The more I research about how our ancestors used these foods, the more creative I feel in the kitchen. When I use Indigenous ingredients in the kitchen, I can feel the ancestors, especially my Momma Bear, alongside me—proud, joyful, and smiling. After all, food is medicine! We rely on each other for protection and nourishment, much like the Three Sisters: Corn, Beans, and Squash. We need one another working together to survive and thrive. Together, we tell a beautiful story!

Q: How do you see what you do as part of that legacy?

A: At Ancient Roots Homestead, we connect our community to ancestral knowledge of Indigenous ways of life. Focusing on traditional teachings, language, storytelling, music, art, oral traditions, gardening, gathering, seed-saving, food-preserving, writing, documenting, educating, photography, workshops, and more! In our daily work, we are thinking of what our seven generations have done before us and how we will leave it for the next seven. We are mindful of how we document, share, and pass teachings onto the future.

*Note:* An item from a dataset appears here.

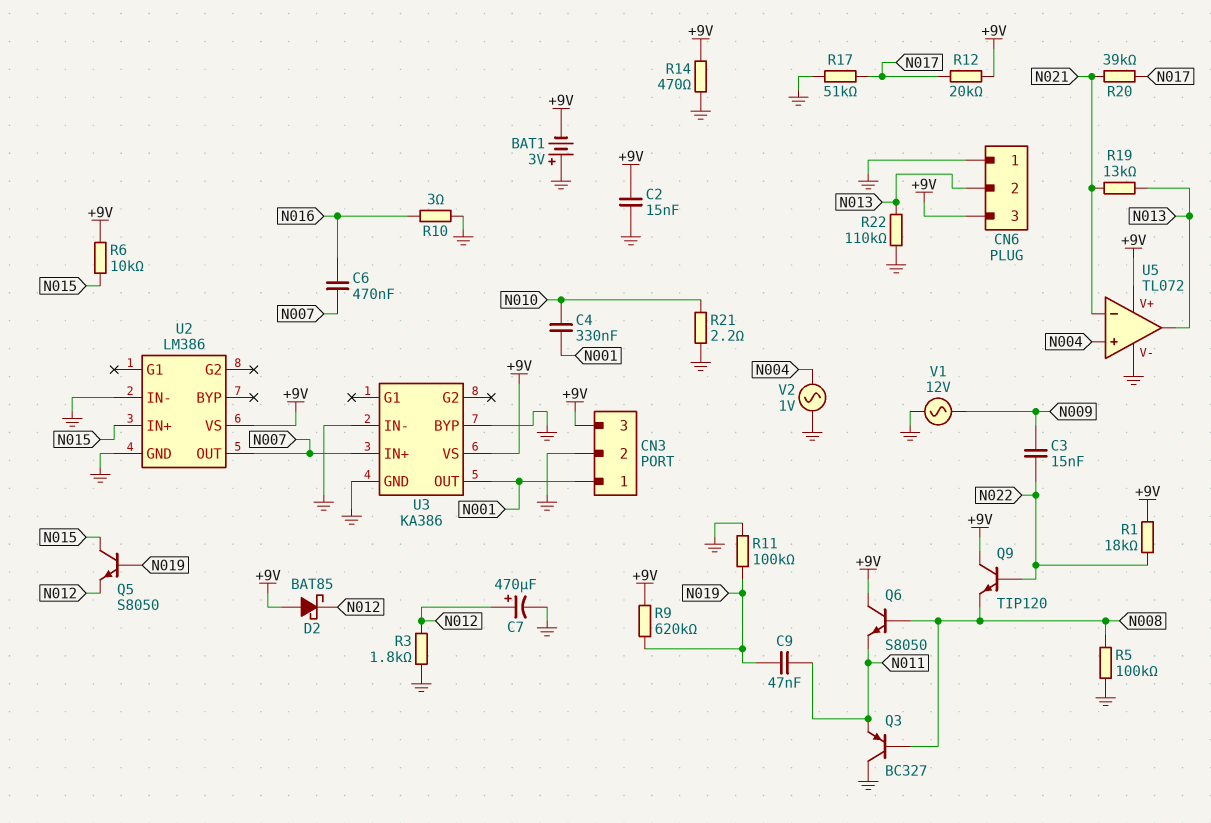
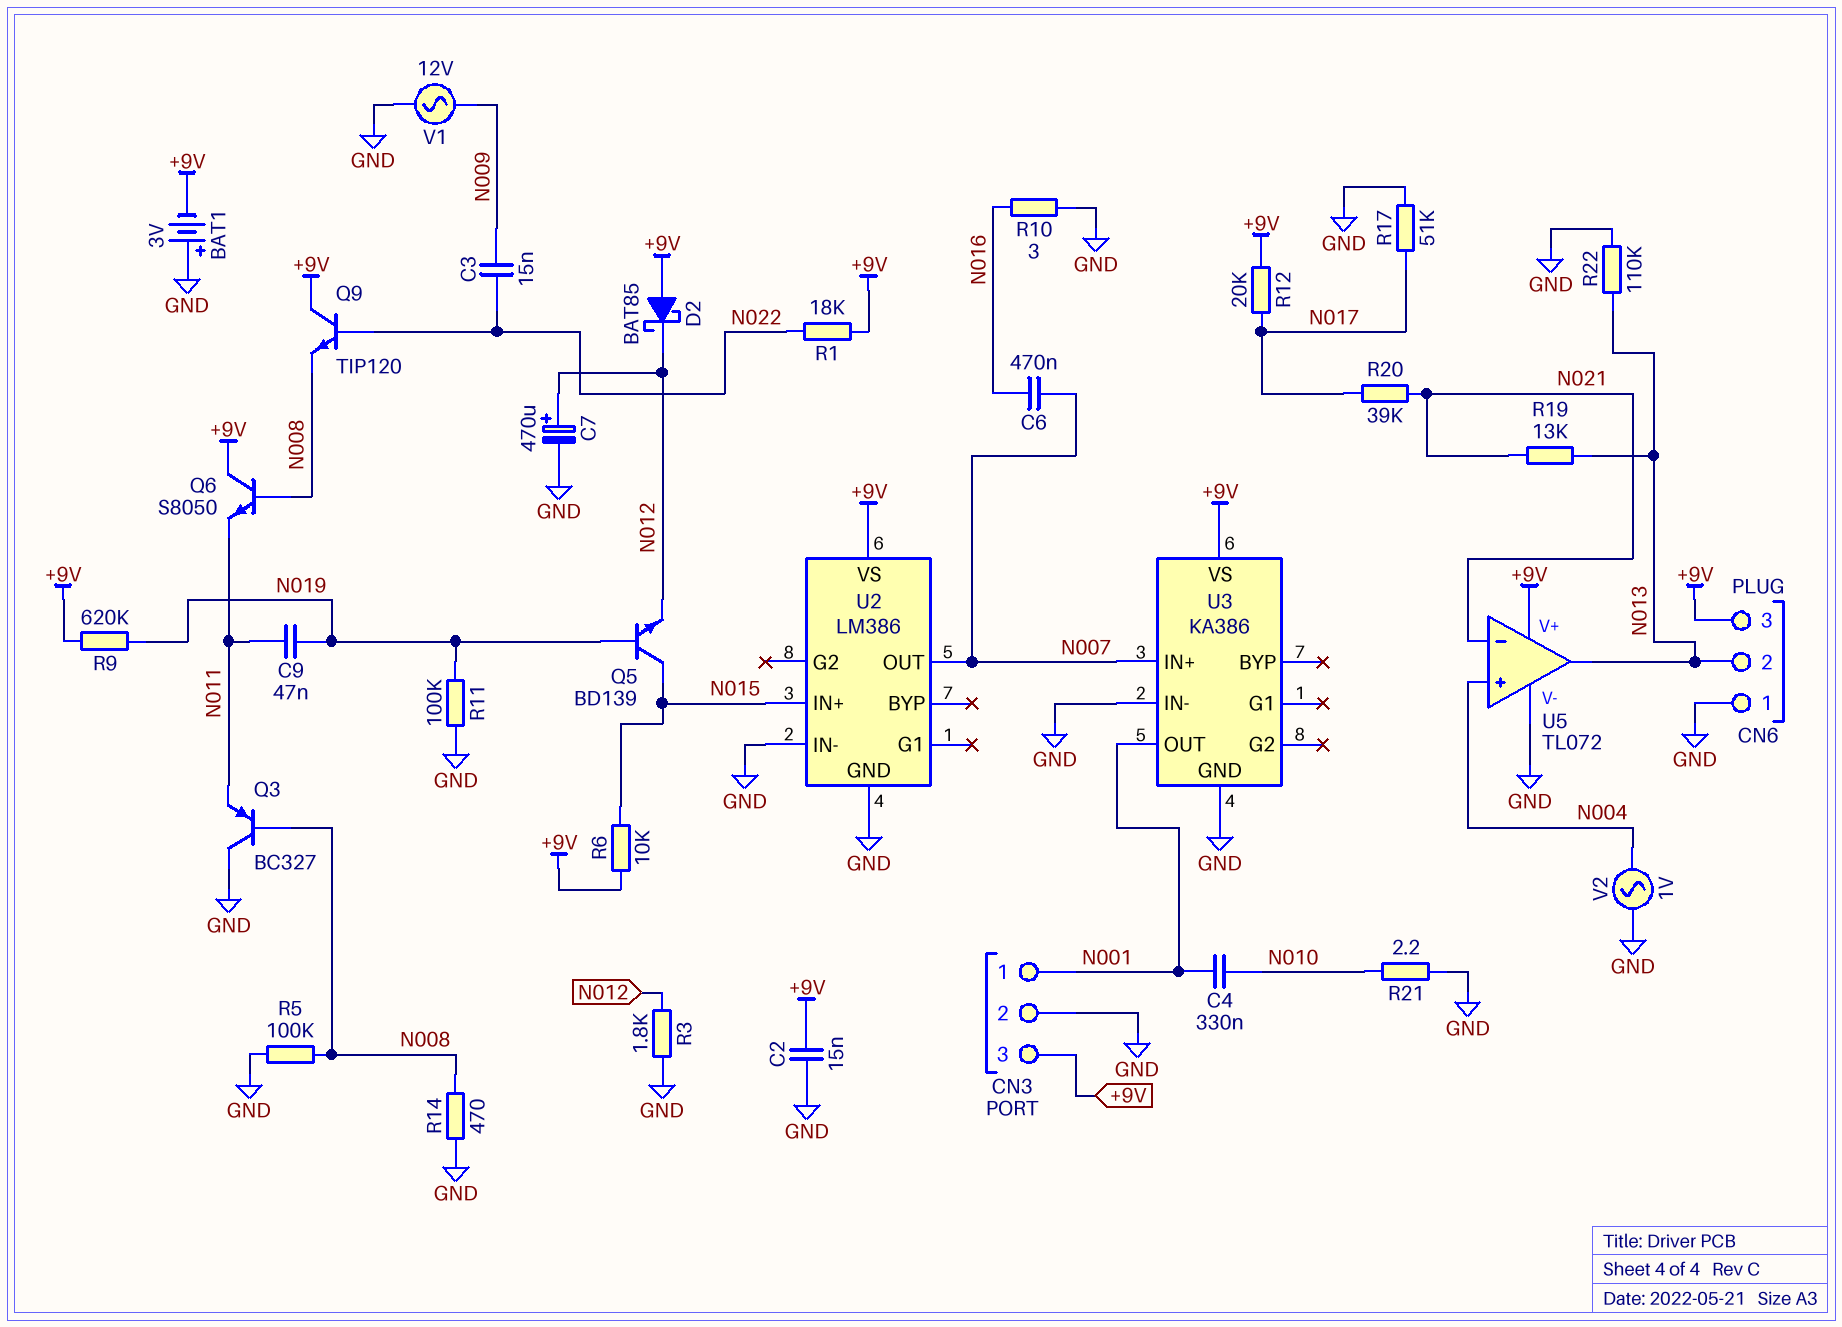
Q5: NPN S8050 (B N019, C N015, E N012) -> NPN BD139 (B N019, C N015, E N012)
R14: 470 (+9V, GND) -> 470 (GND, N008)
U3 pin BYP: GND -> none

Q: What would you like people to know about traditional food ways in Mohican culture?

A: Our Seed Relatives have so much to teach us, we just have to offer love and listen. Seeds understand us and are forgiving. Every time we plant a seed, good energy flows out, nourishing the world.

Thinking back to where our homestead started, we were focused on food sovereignty and food security because of the pandemic. We wanted to live a better life, one more sustainable and closer to the way our ancestors lived. I wanted to know where our food comes from. I did not want to rely on going to the store to buy our food. I wanted to create a garden because we want to be able to feed our families, friends, and communities. We want to inspire others to do the same.

Q: What do these seeds mean to you and your community?

A: We are able to hold these seeds in our hands today because our ancestors kept them safe. The seeds are filled with love, understanding, food, prayers, songs, stories, and deep history. We share a genetic lineage with similar growing conditions of the seeds. If it was important to my ancestors' daily life then I want to make sure to include those teachings in my daily living. I want to share what I learn with others, so these traditions are never forgotten.

Q: What would you say to your community about this work?

A: We recognize connections to our Indigenous roots come in many forms, from our language journey to the stories of our elders, our people, and our healing. As we take time to heal ourselves, the people around us heal. We heal for the ancestors who have come before us and the ancestors who will come after us.

Return to our ancestral homelands, seek connection, dig your bare feet into the earth, and feel those strong connections to your ancestors, the land, plants, medicines, animals, and all things. We are all connected! Find your sacred space to feel safe and heal, and the rest will follow!

Lucille Grignon operates Ancient Roots Homestead in Bowler, Wisconsin. She works to connect her community, Stockbridge-Munsee Community, to ancestral knowledge of Indigenous ways of life.